The judge disagreed.
"Plaintiffs' proposed construction in this case—that tax credits are available only for those purchasing insurance from state-run Exchanges—runs counter to this central purpose of the ACA: to provide affordable health care to virtually all Americans," Friedman wrote in a 39-page decision. "Such an interpretation would violate the basic rule of statutory construction that a court must interpret a statute in light of its history and purpose."Friedman actually read the entire law, giving him the advantage of understanding how it all works. It's hard to see an appellate court that wouldn't reject this challenge as clearly as Friedman did, and there's no indication yet of whether there will be an appeal.
His reasoning?
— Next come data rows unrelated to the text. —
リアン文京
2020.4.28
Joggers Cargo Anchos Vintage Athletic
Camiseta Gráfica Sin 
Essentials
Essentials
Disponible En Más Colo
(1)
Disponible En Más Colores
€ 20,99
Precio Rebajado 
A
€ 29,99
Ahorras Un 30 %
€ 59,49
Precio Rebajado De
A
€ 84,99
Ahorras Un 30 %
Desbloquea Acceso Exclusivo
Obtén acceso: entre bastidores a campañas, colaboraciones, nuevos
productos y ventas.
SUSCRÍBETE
The federal exchanges—which the Obama administration is constructing for 34 states that declined to build their own—"would have no customers, and no purpose" if the challengers' logic were adopted.
"In other words, even where a state does not actually establish an Exchange, the federal government can create 'an Exchange established by the State under [42 U.S.C. § 18031]' on behalf of that state," Friedman wrote.
So ends the last foundational legal challenge to Obamacare. (Well, there is an even goofier one led by Rep. Trent Franks (R-AZ) and other Republicans that says the law is unconstitutional because the bulk of it originated in the Senate. Chief Justice John Roberts has already turned down an emergency injunction to stop the law on this basis, and it's really, really unlikely that the courts will want to wade into a House-Senate spiff). The remaining challenges hit at specific provisions, like birth control or employer contributions for members of Congress and staff.
The Supreme Court spoke, and the law kicked in on January 1. It's pretty much all over now except for the continued, slowly fading shrieks of the wingnuts.